• _Collected data_
= Beginning of Section =

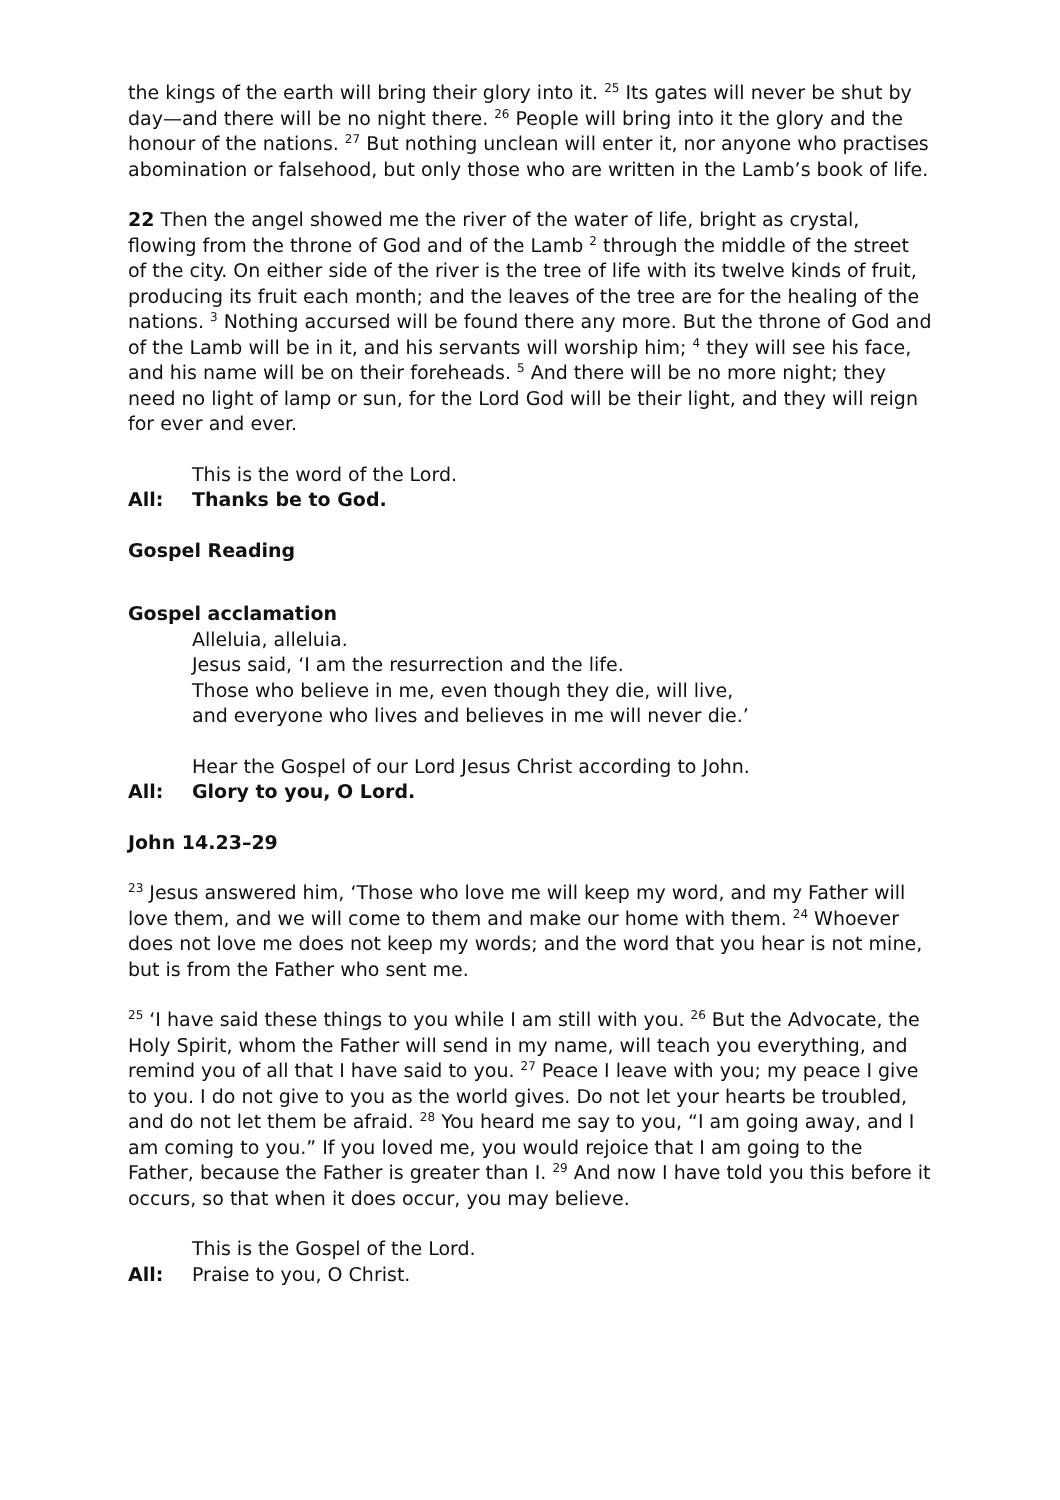the kings of the earth will bring their glory into it. <sup>25</sup> Its gates will never be shut by day—and there will be no night there. <sup>26</sup> People will bring into it the glory and the honour of the nations. <sup>27</sup> But nothing unclean will enter it, nor anyone who practises abomination or falsehood, but only those who are written in the Lamb’s book of life.
22 Then the angel showed me the river of the water of life, bright as crystal, flowing from the throne of God and of the Lamb <sup>2</sup> through the middle of the street of the city. On either side of the river is the tree of life with its twelve kinds of fruit, producing its fruit each month; and the leaves of the tree are for the healing of the nations. <sup>3</sup> Nothing accursed will be found there any more. But the throne of God and of the Lamb will be in it, and his servants will worship him; <sup>4</sup> they will see his face, and his name will be on their foreheads. <sup>5</sup> And there will be no more night; they need no light of lamp or sun, for the Lord God will be their light, and they will reign for ever and ever.
This is the word of the Lord.
All: Thanks be to God.
Gospel Reading
Gospel acclamation
Alleluia, alleluia.
Jesus said, ‘I am the resurrection and the life.
Those who believe in me, even though they die, will live,
and everyone who lives and believes in me will never die.’
Hear the Gospel of our Lord Jesus Christ according to John.
All: Glory to you, O Lord.
John 14.23–29
<sup>23</sup> Jesus answered him, ‘Those who love me will keep my word, and my Father will love them, and we will come to them and make our home with them. <sup>24</sup> Whoever does not love me does not keep my words; and the word that you hear is not mine, but is from the Father who sent me.
<sup>25</sup> ‘I have said these things to you while I am still with you. <sup>26</sup> But the Advocate, the Holy Spirit, whom the Father will send in my name, will teach you everything, and remind you of all that I have said to you. <sup>27</sup> Peace I leave with you; my peace I give to you. I do not give to you as the world gives. Do not let your hearts be troubled, and do not let them be afraid. <sup>28</sup> You heard me say to you, “I am going away, and I am coming to you.” If you loved me, you would rejoice that I am going to the Father, because the Father is greater than I. <sup>29</sup> And now I have told you this before it occurs, so that when it does occur, you may believe.
This is the Gospel of the Lord.
All: Praise to you, O Christ.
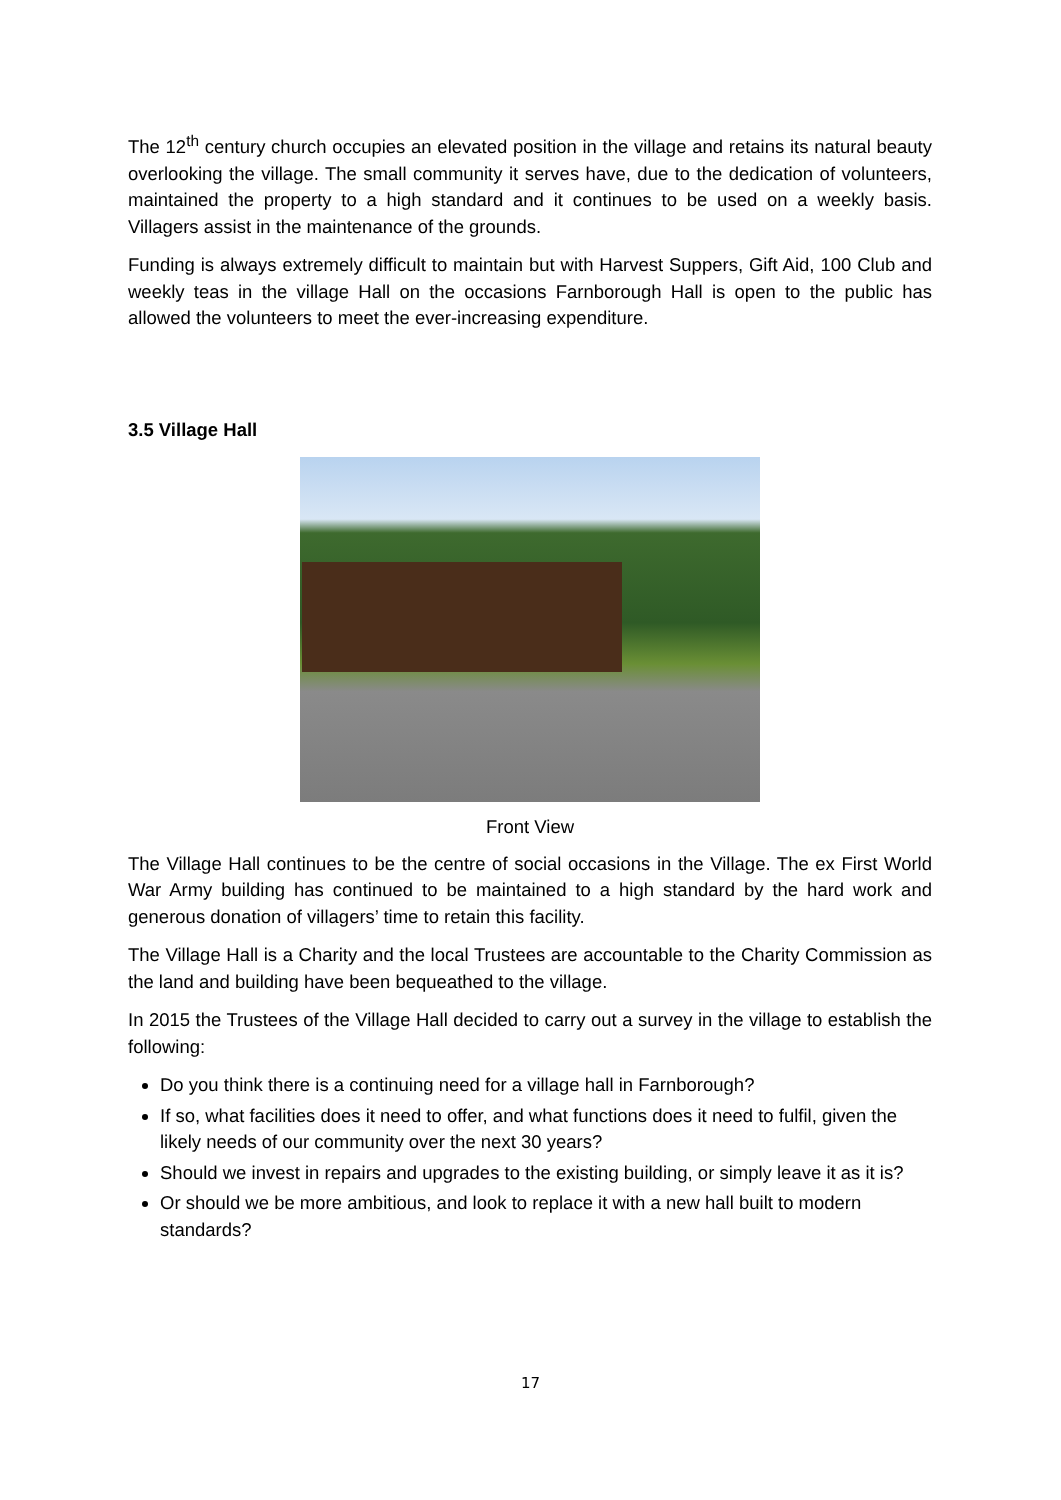The 12<sup>th</sup> century church occupies an elevated position in the village and retains its natural beauty overlooking the village. The small community it serves have, due to the dedication of volunteers, maintained the property to a high standard and it continues to be used on a weekly basis. Villagers assist in the maintenance of the grounds.
Funding is always extremely difficult to maintain but with Harvest Suppers, Gift Aid, 100 Club and weekly teas in the village Hall on the occasions Farnborough Hall is open to the public has allowed the volunteers to meet the ever-increasing expenditure.
3.5 Village Hall
Front View
The Village Hall continues to be the centre of social occasions in the Village. The ex First World War Army building has continued to be maintained to a high standard by the hard work and generous donation of villagers’ time to retain this facility.
The Village Hall is a Charity and the local Trustees are accountable to the Charity Commission as the land and building have been bequeathed to the village.
In 2015 the Trustees of the Village Hall decided to carry out a survey in the village to establish the following:
Do you think there is a continuing need for a village hall in Farnborough?
If so, what facilities does it need to offer, and what functions does it need to fulfil, given the likely needs of our community over the next 30 years?
Should we invest in repairs and upgrades to the existing building, or simply leave it as it is?
Or should we be more ambitious, and look to replace it with a new hall built to modern standards?
17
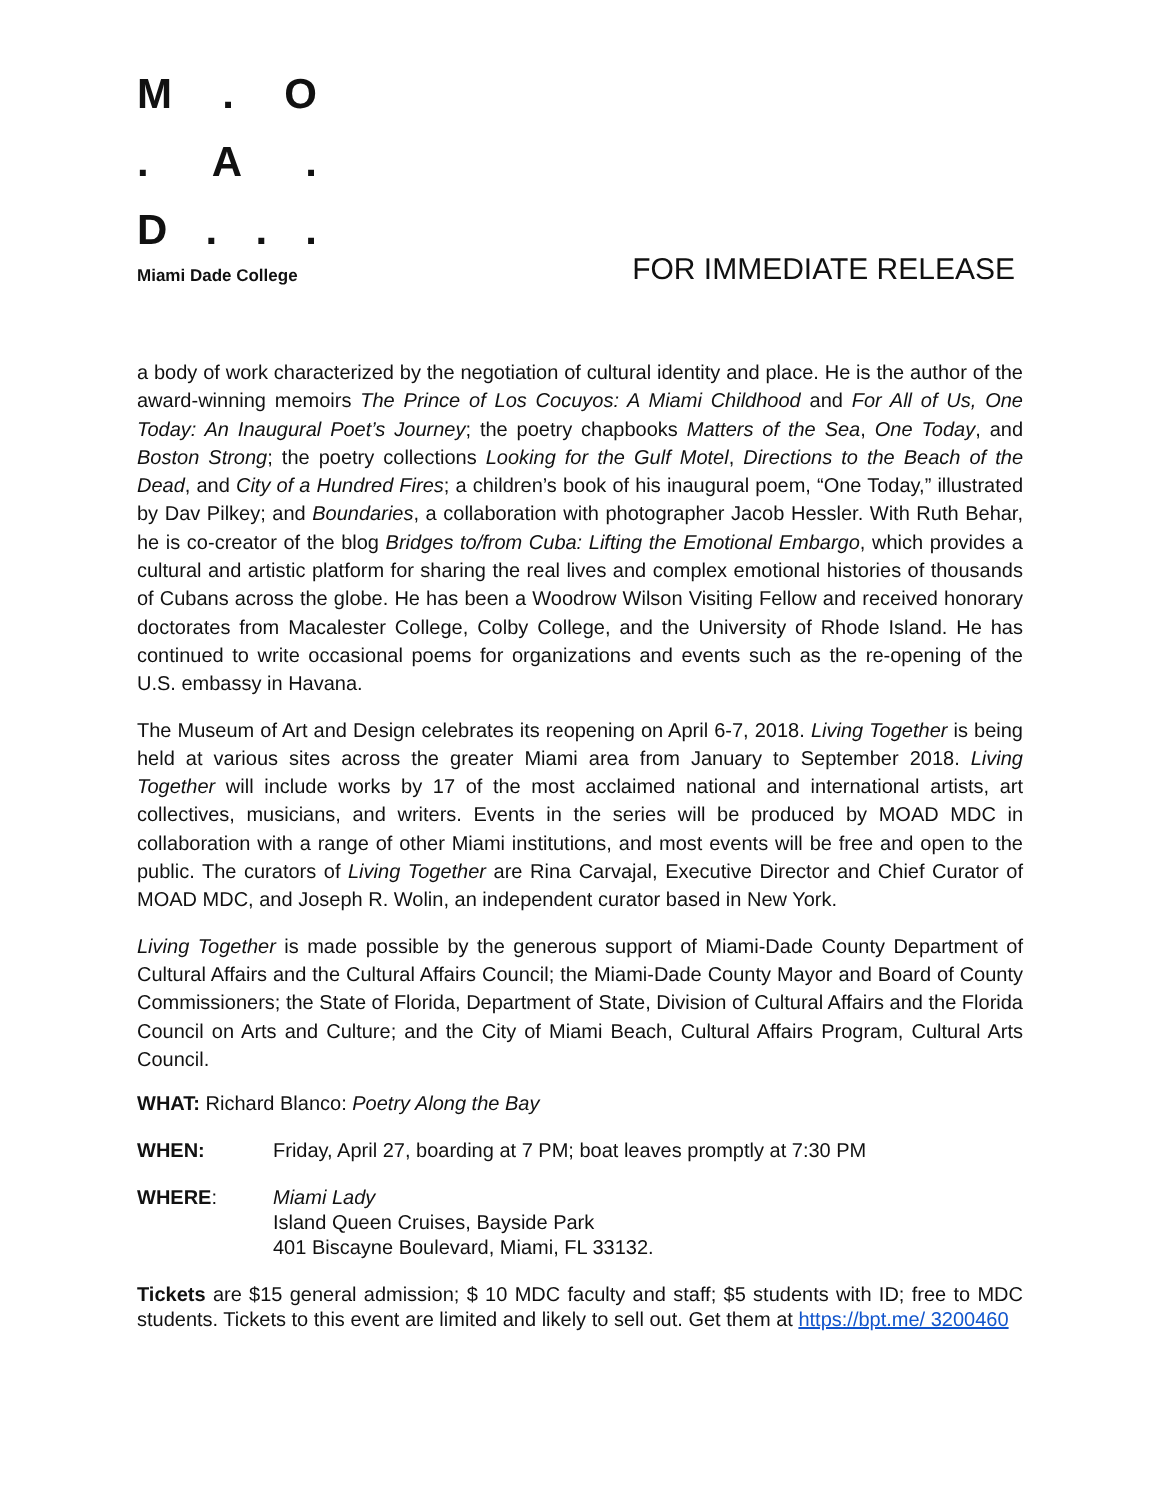M. O
. A.
D...
Miami Dade College
FOR IMMEDIATE RELEASE
a body of work characterized by the negotiation of cultural identity and place. He is the author of the award-winning memoirs The Prince of Los Cocuyos: A Miami Childhood and For All of Us, One Today: An Inaugural Poet’s Journey; the poetry chapbooks Matters of the Sea, One Today, and Boston Strong; the poetry collections Looking for the Gulf Motel, Directions to the Beach of the Dead, and City of a Hundred Fires; a children’s book of his inaugural poem, “One Today,” illustrated by Dav Pilkey; and Boundaries, a collaboration with photographer Jacob Hessler. With Ruth Behar, he is co-creator of the blog Bridges to/from Cuba: Lifting the Emotional Embargo, which provides a cultural and artistic platform for sharing the real lives and complex emotional histories of thousands of Cubans across the globe. He has been a Woodrow Wilson Visiting Fellow and received honorary doctorates from Macalester College, Colby College, and the University of Rhode Island. He has continued to write occasional poems for organizations and events such as the re-opening of the U.S. embassy in Havana.
The Museum of Art and Design celebrates its reopening on April 6-7, 2018. Living Together is being held at various sites across the greater Miami area from January to September 2018. Living Together will include works by 17 of the most acclaimed national and international artists, art collectives, musicians, and writers. Events in the series will be produced by MOAD MDC in collaboration with a range of other Miami institutions, and most events will be free and open to the public. The curators of Living Together are Rina Carvajal, Executive Director and Chief Curator of MOAD MDC, and Joseph R. Wolin, an independent curator based in New York.
Living Together is made possible by the generous support of Miami-Dade County Department of Cultural Affairs and the Cultural Affairs Council; the Miami-Dade County Mayor and Board of County Commissioners; the State of Florida, Department of State, Division of Cultural Affairs and the Florida Council on Arts and Culture; and the City of Miami Beach, Cultural Affairs Program, Cultural Arts Council.
WHAT: Richard Blanco: Poetry Along the Bay
WHEN: Friday, April 27, boarding at 7 PM; boat leaves promptly at 7:30 PM
WHERE: Miami Lady
Island Queen Cruises, Bayside Park
401 Biscayne Boulevard, Miami, FL 33132.
Tickets are $15 general admission; $ 10 MDC faculty and staff; $5 students with ID; free to MDC students. Tickets to this event are limited and likely to sell out. Get them at https://bpt.me/ 3200460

= End of Section =

Transcribe each line of the data above, unaltered, from the one where "Those who believe" appears to the one where "John 14.23–29" appears, inclusive of both.

Those who believe in me, even though they die, will live,
and everyone who lives and believes in me will never die.’
Hear the Gospel of our Lord Jesus Christ according to John.
All: Glory to you, O Lord.
John 14.23–29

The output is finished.